I just nod my head, not exactly agreeing with him, but not arguing with his assessment either. I like that he sees me as strong, even if I know that I’m really not.
“You spoke about being lost and your life lacking purpose in past tense,” he says after a few more silent moments, and again, I just nod my head, waiting for him to continue. He cups both of my cheeks now with his big strong hands and looks so deeply into my eyes, that I begin to wonder what he sees when he looks into them. He surprises me when he finally speaks, his voice barely above a whisper, “So, you’ve found you’re purpose again? You’ve found a reason to wake up each and every day and continue living?”

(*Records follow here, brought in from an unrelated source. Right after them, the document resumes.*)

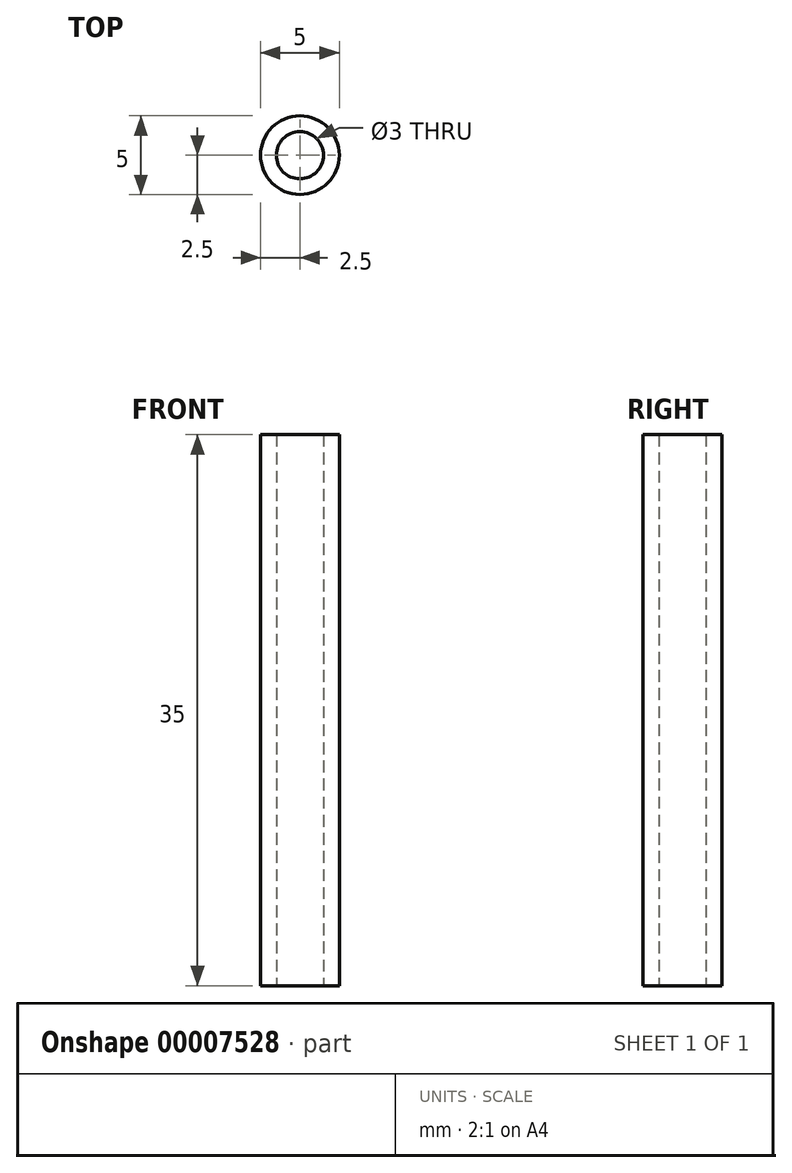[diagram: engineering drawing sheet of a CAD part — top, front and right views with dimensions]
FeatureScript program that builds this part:
annotation { "Feature Type Name" : "Feature", "Feature Type Description" : "" }
export const myFeature = defineFeature(function(context is Context, id is Id, definition is map)
    precondition{}
    {
        {
            var Q0;
            Q0=qCreatedBy(makeId("Top.planeOp"),FACE);
            var sketch = newSketch(context, id + "F0", { "sketchPlane" : qUnion([Q0])});
            skCircle(sketch, "E0", {"center": v(0, 0) * mm, "radius": 2.5 * mm});
            skCircle(sketch, "E1", {"center": v(0, 0) * mm, "radius": 1.5 * mm});
            skSolve(sketch);
        }
        {
            var Q0;
            Q0=makeQuery(id+"F0.imprint","IMPRINT",FACE,{"disambiguationData":[TD([[makeQuery(id+"F0.imprint","IMPRINT",EDGE,{"derivedFrom":sQuery(id+"F0.wireOp",EDGE,"E0")}),1.0]])]});
            extrude(context, id + "F1", {"entities" : qUnion([Q0]), "depth" : 35 * mm, "offsetDistance" : 25 * mm});
        }
    });
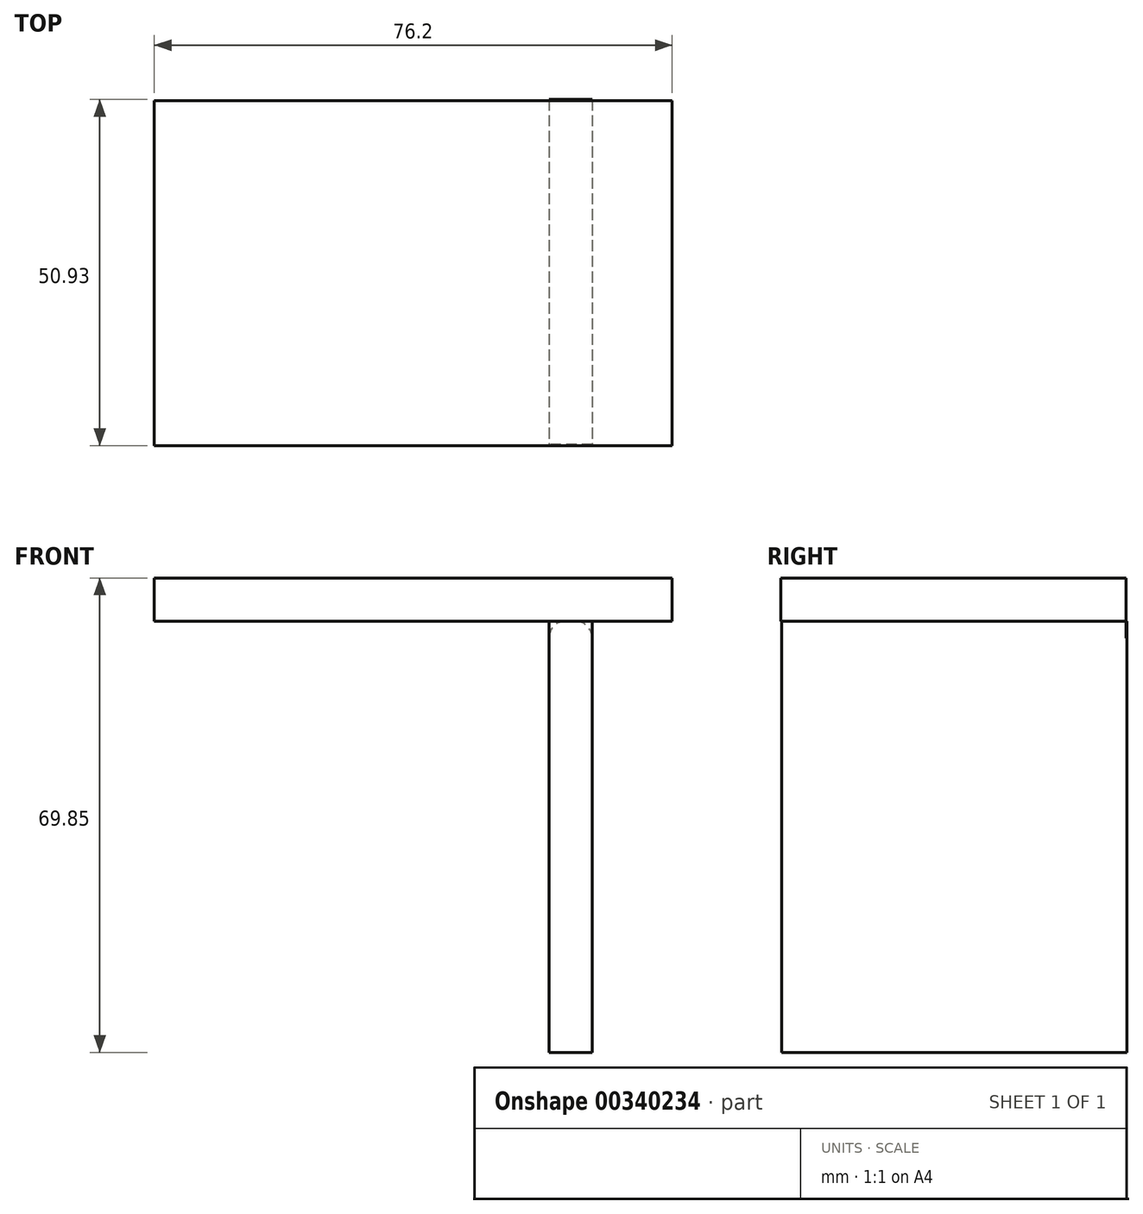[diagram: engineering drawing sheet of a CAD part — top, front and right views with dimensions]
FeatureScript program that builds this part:
annotation { "Feature Type Name" : "Feature", "Feature Type Description" : "" }
export const myFeature = defineFeature(function(context is Context, id is Id, definition is map)
    precondition{}
    {
        {
            var Q0;
            Q0=qCreatedBy(makeId("Top.planeOp"),FACE);
            var sketch = newSketch(context, id + "F0", { "sketchPlane" : qUnion([Q0])});
            skLineSegment(sketch, "E0.bottom", {"start": v(-37.07, 16.44) * mm, "end": v(39.13, 16.44) * mm});
            skLineSegment(sketch, "E0.top", {"start": v(-37.07, -34.36) * mm, "end": v(39.13, -34.36) * mm});
            skLineSegment(sketch, "E0.left", {"start": v(-37.07, 16.44) * mm, "end": v(-37.07, -34.36) * mm});
            skLineSegment(sketch, "E0.right", {"start": v(39.13, 16.44) * mm, "end": v(39.13, -34.36) * mm});
            skSolve(sketch);
        }
        {
            var Q0;
            Q0 = qSketchRegion(id + "F0", true);
            extrude(context, id + "F1", {"entities" : qUnion([Q0]), "depth" : 6.35 * mm});
        }
        {
            var Q0;
            Q0=qCreatedBy(makeId("Right.planeOp"),FACE);
            cPlane(context, id + "F2", {"entities" : qUnion([Q0]), "cplaneType" : CPlaneType.OFFSET, "offset" : 21 * mm, "width" : 150 * mm, "height" : 150 * mm});
        }
        {
            var Q0;
            Q0=qCreatedBy(id+"F2.planeOp",FACE);
            var sketch = newSketch(context, id + "F3", { "sketchPlane" : qUnion([Q0])});
            skLineSegment(sketch, "E1.bottom", {"start": v(16.57, 0) * mm, "end": v(-34.23, 0) * mm});
            skLineSegment(sketch, "E1.top", {"start": v(16.57, -63.5) * mm, "end": v(-34.23, -63.5) * mm});
            skLineSegment(sketch, "E1.left", {"start": v(16.57, 0) * mm, "end": v(16.57, -63.5) * mm});
            skLineSegment(sketch, "E1.right", {"start": v(-34.23, 0) * mm, "end": v(-34.23, -63.5) * mm});
            skSolve(sketch);
        }
        {
            var Q0;
            Q0 = qSketchRegion(id + "F3", true);
            extrude(context, id + "F4", {"entities" : qUnion([Q0]), "operationType" : NewBodyOperationType.ADD, "depth" : 6.35 * mm});
        }
        {
            var Q0;
            {var subQ0=sQuery(id+"F3.wireOp",EDGE,"E1.bottom");Q0=makeQuery(id+"F4.boolean.opBoolean","SPLIT",EDGE,{"disambiguationData":[topologyDisambiguationEdgeConnected([makeQuery(id+"F1.opExtrude","CAP_FACE",FACE,{"disambiguationData":[OSD([sQuery(id+"F0.wireOp",EDGE,"E0.bottom"),sQuery(id+"F0.wireOp",EDGE,"E0.top"),sQuery(id+"F0.wireOp",EDGE,"E0.left"),sQuery(id+"F0.wireOp",EDGE,"E0.right")])],"isStart":true})])],"derivedFrom":makeQuery(id+"F4.opExtrude","CAP_EDGE",EDGE,{"disambiguationData":[OSD([subQ0])],"isStart":true})});}
            var Q1;
            {var subQ0=sQuery(id+"F3.wireOp",EDGE,"E1.bottom");Q1=makeQuery(id+"F4.boolean.opBoolean","SPLIT",EDGE,{"disambiguationData":[topologyDisambiguationEdgeConnected([makeQuery(id+"F1.opExtrude","CAP_FACE",FACE,{"disambiguationData":[OSD([sQuery(id+"F0.wireOp",EDGE,"E0.bottom"),sQuery(id+"F0.wireOp",EDGE,"E0.top"),sQuery(id+"F0.wireOp",EDGE,"E0.left"),sQuery(id+"F0.wireOp",EDGE,"E0.right")])],"isStart":true})])],"derivedFrom":makeQuery(id+"F4.opExtrude","CAP_EDGE",EDGE,{"disambiguationData":[OSD([subQ0])],"isStart":false})});}
            fillet(context, id + "F5", {"entities" : qUnion([Q0, Q1]), "radius" : 2.5 * mm, "tangentPropagation" : true, "allowEdgeOverflow" : false});
        }
    });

“Yes,” I confirm. “Or, I’m working on my purpose, but I’ve found a reason to keep going, to wake up each day.”
“I’m glad,” he tells me, lowering his mouth to place a chaste kiss against my lips. “Because you deserve a reason to keep on, even when you don’t feel like you do.”
I pull back, surprised that he’s not asking about what changed, and decide to just ask instead of wondering. “Don’t you want to know why? What changed?”
“I figure that you will tell me if you want me to know,” he says running the tip of his nose along the ridge of mine. “But,” he says, his face completely serious as he says, “just knowing that whatever it was had enough of an impact on your life to become your reason, that’s enough for me.”
“I’m glad that Serenity dragged me to that party after we played each other that night,” I confess.
“Me too,” Lincoln whispers, his mouth just a breath away from my own.
He kisses me gently, not as if I’m fragile, but as if he wants to savor the moment as his hands stay cupping my cheeks, while my heart pounds loudly in my ears and hard against my chest.
“It was you,” I blurt, breaking the kiss.
“What was me?” he asks distractedly as he moves back in for another kiss.
“My reason. What changed. It was you.”